The whole thing works because when the gas is hot, it has a larger pressure than when it is cold, so by expanding when hot and compressing when cold, we can extract net useful energy. This can be seen from the ideal gas law which relates temperature, pressure, and volume.
here, N is the number of particles in the gas, which stays the same so long as no particles can leak in or out of the cylinder, and k is Boltzmann's constant, which is a fundamental physical constant.
The "best" way we have of running the cylinder engine is called the Carnot cycle. Imagine we have a large bath of hot water, and another large bath of cold water. We can assume that these are sufficiently large that adding or removing some heat won't change the temperature very much: water can store a lot of thermal energy. Heat flows from hotter objects to colder ones. It does this because two objects of medium temperature have a larger entropy than one hot object and one cold object. Entropy tends to increase, and so the objects will exchange heat in an attempt to bring about the situation where they both have the same temperature. But this has implications for us when designing a heat engine.
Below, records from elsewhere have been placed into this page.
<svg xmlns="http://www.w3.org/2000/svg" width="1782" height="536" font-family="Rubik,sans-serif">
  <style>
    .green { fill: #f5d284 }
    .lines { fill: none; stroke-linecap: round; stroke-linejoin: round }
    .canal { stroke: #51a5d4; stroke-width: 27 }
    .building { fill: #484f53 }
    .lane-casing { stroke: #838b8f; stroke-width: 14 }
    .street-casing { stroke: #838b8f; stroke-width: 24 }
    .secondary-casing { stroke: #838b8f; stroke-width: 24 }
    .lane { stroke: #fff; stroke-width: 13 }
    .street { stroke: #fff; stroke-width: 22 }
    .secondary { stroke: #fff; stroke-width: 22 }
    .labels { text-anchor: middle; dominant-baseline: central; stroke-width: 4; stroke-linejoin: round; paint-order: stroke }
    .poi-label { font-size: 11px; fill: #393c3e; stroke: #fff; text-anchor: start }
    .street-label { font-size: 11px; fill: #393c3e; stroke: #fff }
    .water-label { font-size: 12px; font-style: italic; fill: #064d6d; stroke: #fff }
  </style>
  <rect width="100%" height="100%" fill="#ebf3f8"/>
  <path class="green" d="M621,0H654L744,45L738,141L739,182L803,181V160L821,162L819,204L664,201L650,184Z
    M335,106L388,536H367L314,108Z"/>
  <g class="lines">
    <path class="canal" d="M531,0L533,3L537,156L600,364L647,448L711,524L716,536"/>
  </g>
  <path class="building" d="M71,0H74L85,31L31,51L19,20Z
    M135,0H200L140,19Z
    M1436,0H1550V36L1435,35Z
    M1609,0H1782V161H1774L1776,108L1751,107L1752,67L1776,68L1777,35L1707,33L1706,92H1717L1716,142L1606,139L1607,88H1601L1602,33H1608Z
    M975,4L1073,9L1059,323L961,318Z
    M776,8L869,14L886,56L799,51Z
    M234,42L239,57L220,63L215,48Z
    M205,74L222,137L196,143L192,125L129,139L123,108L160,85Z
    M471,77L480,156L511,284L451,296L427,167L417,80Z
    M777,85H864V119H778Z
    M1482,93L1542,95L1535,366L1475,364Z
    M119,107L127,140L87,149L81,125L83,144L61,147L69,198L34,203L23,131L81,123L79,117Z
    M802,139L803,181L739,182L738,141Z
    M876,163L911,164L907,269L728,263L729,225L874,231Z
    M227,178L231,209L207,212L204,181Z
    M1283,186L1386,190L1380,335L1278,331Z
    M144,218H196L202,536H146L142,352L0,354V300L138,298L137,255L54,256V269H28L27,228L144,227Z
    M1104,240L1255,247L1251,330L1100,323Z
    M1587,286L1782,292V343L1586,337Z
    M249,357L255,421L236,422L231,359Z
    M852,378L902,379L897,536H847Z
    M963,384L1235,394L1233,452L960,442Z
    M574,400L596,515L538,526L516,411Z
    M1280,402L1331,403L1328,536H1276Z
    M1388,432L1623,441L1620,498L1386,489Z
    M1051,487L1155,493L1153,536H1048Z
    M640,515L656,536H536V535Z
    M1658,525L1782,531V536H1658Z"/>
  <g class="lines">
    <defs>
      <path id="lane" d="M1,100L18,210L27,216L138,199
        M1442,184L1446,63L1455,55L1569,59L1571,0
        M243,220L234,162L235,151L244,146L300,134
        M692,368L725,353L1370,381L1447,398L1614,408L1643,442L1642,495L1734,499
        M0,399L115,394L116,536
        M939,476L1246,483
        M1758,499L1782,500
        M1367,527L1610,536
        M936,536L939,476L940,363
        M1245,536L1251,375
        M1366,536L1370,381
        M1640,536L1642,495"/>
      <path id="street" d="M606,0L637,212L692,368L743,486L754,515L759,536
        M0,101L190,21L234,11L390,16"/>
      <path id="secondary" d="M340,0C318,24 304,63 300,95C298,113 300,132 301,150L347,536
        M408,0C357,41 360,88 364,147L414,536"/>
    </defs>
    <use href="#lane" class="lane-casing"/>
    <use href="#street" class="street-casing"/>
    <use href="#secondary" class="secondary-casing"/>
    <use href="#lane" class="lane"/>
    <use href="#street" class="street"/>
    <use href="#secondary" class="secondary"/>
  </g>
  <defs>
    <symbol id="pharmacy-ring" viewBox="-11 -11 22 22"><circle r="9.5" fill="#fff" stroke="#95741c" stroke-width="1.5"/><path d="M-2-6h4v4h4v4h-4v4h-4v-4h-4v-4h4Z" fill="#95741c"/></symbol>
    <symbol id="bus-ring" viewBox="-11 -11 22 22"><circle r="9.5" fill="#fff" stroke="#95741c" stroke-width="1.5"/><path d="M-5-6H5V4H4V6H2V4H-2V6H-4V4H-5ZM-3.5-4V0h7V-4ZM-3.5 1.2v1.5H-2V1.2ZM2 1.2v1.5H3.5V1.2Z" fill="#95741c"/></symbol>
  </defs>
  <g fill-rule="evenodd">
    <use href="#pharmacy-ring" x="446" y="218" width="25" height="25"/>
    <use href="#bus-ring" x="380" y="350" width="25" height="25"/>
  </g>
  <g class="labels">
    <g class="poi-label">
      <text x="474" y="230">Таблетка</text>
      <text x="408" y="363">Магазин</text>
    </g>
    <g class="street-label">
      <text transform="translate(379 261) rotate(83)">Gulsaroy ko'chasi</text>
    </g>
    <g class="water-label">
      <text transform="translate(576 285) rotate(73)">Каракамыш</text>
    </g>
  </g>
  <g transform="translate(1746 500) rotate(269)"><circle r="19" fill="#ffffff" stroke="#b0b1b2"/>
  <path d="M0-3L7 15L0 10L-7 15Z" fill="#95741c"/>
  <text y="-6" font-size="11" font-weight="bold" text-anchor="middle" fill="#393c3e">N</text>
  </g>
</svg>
Ideally, we want to create as little new entropy as possible. The heat from the hot bath inevitably carries with it some entropy, and so we have to pay some energy cost to get rid of that entropy into the cold bath. But we certainly shouldn't be making any new entropy for ourselves to deal with. Therefore, when we're pulling energy from the hot bath, the temperature of our gas in the cylinder should be the same as the temperature of the hot bath. It needs to be just the tiniest fraction less, in order for heat to flow, but we want the difference to be as small as possible, so that no entropy is created. Similarly, when we're dumping energy into the cold bath, we want the gas to be just the tiniest bit hotter than the cold bath. So during the phases of the Carnot cycle when the gas exchanges energy with the baths, we want the temperature of the gas in the cylinder to be constant and the same as that of the bath.
Then the remaining question is how we shift the gas from hot to cold and from cold to hot. During these phases of the Carnot cycle, no energy is exchanged between the gas and its environment: Exchanging heat at an intermediate temperature would create new entropy, and therefore make our heat engine less efficient than it otherwise would be. We can imagine that the cylinder is surrounded by insulating foam, as opposed to being dipped in either the hot bath or the cold bath. Therefore, we're forced to heat the gas by pushing on the piston to compress it, and to cool the gas by allowing the gas to expand and push the piston outwards. We call this "adiabatic" expansion and compression, when the gas is being heated and cooled without it exchanging any heat with its surroundings. We want to heat and cool the gas adiabatically, and produce no entropy in the process. This requires that the piston doesn't move too quickly: We can imagine that if we shake the piston back and forth very quickly, it will produce sound waves in the gas that echo through the cylinder and dissipate into heat, increasing entropy. Or if we pull the piston out extremely suddenly, then it will create a vacuum, which the gas will rush to fill in a very messy way, increasing the entropy. But so long as we move the piston slowly enough, the entropy stays the same, while the temperature and volume go up and down as we slide the piston back and forth.
So overall, the carnot cycle looks like the following, with A⇒B representing the isothermal heating phase, B⇒C representing adiabatic expansion, C⇒D representing isothermal cooling, and D⇒A adiabatic compression.
Why is an engine using the Carnot cycle an impractical heat engine? For the reason that it's not powerful enough. Though the engine is very efficient, when the difference in temperature between two objects is infinitesimal, it takes an enormously long time for heat to flow between them. There's no fundamental thermodynamic principle here limiting the rate of heat flow, it just happens that most materials can't conduct heat very quickly. Even if the body of the cylinder were made from a material that conducts heat instantly, the heat would take some amount of time to flow through the gas, though this is fast enough that Stirling engines work by shuffling gas between a hot cylinder and a cold cylinder and allowing it to heat up and cool down there. This, plus the use of a non-Carnot cycle that wastes some free energy in exchange for power allows the Stirling engine to be a practical engine.
The exceedingly practical and powerful internal combustion engine deals with the problem of heating and cooling in a different way. Rather than cooling the gas down, it pushes the hot gas out of the cylinder, and pulls in new cold gas from outside. (Conveniently, this cold gas also contains the oxygen necessary to actually burn the fuel.) And its method of heating the gas up is to mix some fuel into it, and then detonate it. Done properly, the fuel is evenly mixed throughout the gas, and so the detonation heats up every part of gas simultaneously, ensuring that heat transfer is not a problem.